Here is a funny thing about ABAP. When it started there was no handling of decimal points. That is why working with VOFM user exits is so agonising, to this day. Since there was no concept of a decimal point then the idea was to have each ABAP statement end with a decimal point (a so called period). So, as we know – in ABAP - if you want to pass 0.5 into a packed number you must pass a string in, which is obvious madness. In JavaScript since you have a semicolon as the end of a statement you can pass 0.5 directly into your variable.

Next problem – in countries like the UK or the USA we use a comma to separate big numbers and a decimal point is used as a decimal point. e.g., 1,000,000.00. In Europe however a decimal point is used to sperate big numbers, and a comma is used instead of a decimal point e.g., 1.000.000,00

The standard SAP system can handle this – sort of – but as I have worked for a multinational company for so long it is painful to deal with this, especially with IDOCS. You end up with some users getting short dumps, and some not, depending on their user setting.

In JavaScript they get round this by specifying the number as 1_000_000. That way I suppose you do not upset anyone.

Put that in your Pipe and Smoke It

As you know in ABAP with the “new” syntax (which is not really that new anymore) you can write something like

MONSTER_MESSAGE = |Monster { MONSTER_NAME } is Coming to Get You!|.

Well guess what – in JavaScript this is pretty much the same but with a ` instead of a |, so that concept was probably copied straight from JavaScript to ABAP.

End of Part Two

By now you have probably got the general point I am trying to make.
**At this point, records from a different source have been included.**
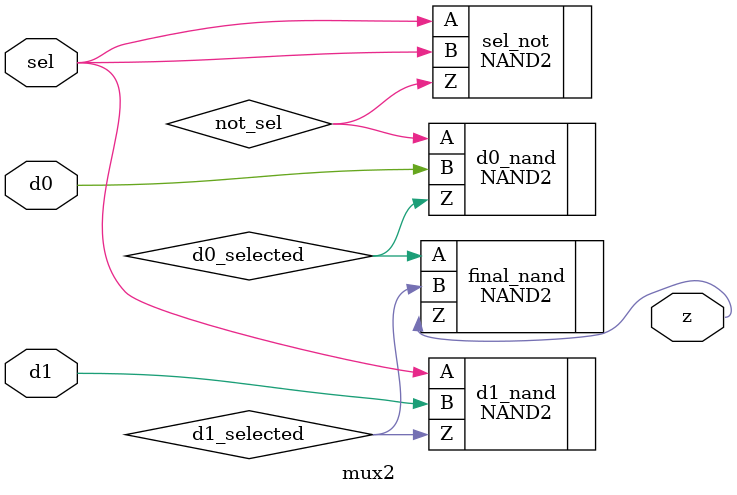
<source format=sv>
module mux2 (
    input logic d0,          // Data input 0
    input logic d1,          // Data input 1
    input logic sel,         // Select input
    output logic z           // Output
);

parameter nand_tpd = 1;

logic d1_selected;
logic d0_selected;
logic not_sel;

NAND2 #(
	.Tpdlh(nand_tpd),
	.Tpdhl(nand_tpd)
) d1_nand (
	.A(sel),
	.B(d1),
	.Z(d1_selected)
);

NAND2 #(
	.Tpdlh(nand_tpd),
	.Tpdhl(nand_tpd)
) sel_not (
	.A(sel),
	.B(sel),
	.Z(not_sel)
);

NAND2 #(
	.Tpdlh(nand_tpd),
	.Tpdhl(nand_tpd)
) d0_nand (
	.A(not_sel),
	.B(d0),
	.Z(d0_selected)
);

NAND2 #(
	.Tpdlh(nand_tpd),
	.Tpdhl(nand_tpd)
) final_nand (
	.A(d0_selected),
	.B(d1_selected),
	.Z(z)
);

endmodule

</source>
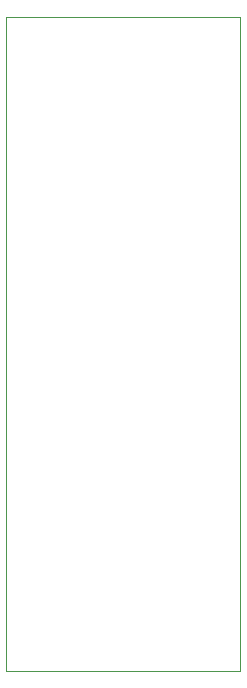
<source format=gbr>
%TF.GenerationSoftware,KiCad,Pcbnew,6.0.2+dfsg-1*%
%TF.CreationDate,2022-08-04T16:24:51+02:00*%
%TF.ProjectId,shield,73686965-6c64-42e6-9b69-6361645f7063,rev?*%
%TF.SameCoordinates,Original*%
%TF.FileFunction,Profile,NP*%
%FSLAX46Y46*%
G04 Gerber Fmt 4.6, Leading zero omitted, Abs format (unit mm)*
G04 Created by KiCad (PCBNEW 6.0.2+dfsg-1) date 2022-08-04 16:24:51*
%MOMM*%
%LPD*%
G01*
G04 APERTURE LIST*
%TA.AperFunction,Profile*%
%ADD10C,0.100000*%
%TD*%
G04 APERTURE END LIST*
D10*
X93472000Y-54356000D02*
X113284000Y-54356000D01*
X93472000Y-109728000D02*
X93472000Y-54356000D01*
X113284000Y-54356000D02*
X113284000Y-109728000D01*
X113284000Y-109728000D02*
X93472000Y-109728000D01*
M02*

</source>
Many ABAP programmers are soiling their trousers every time they even think of writing in another language like JavaScript but as it turns out the more you investigate the language the more you find it is just like ABAP.

I will write another blog about this book in due course. I might do one on ABAP2XLSX first in an attempt to stop the one blog a month, every month, for the last ten years, on SDN which re-invents that particular wheel.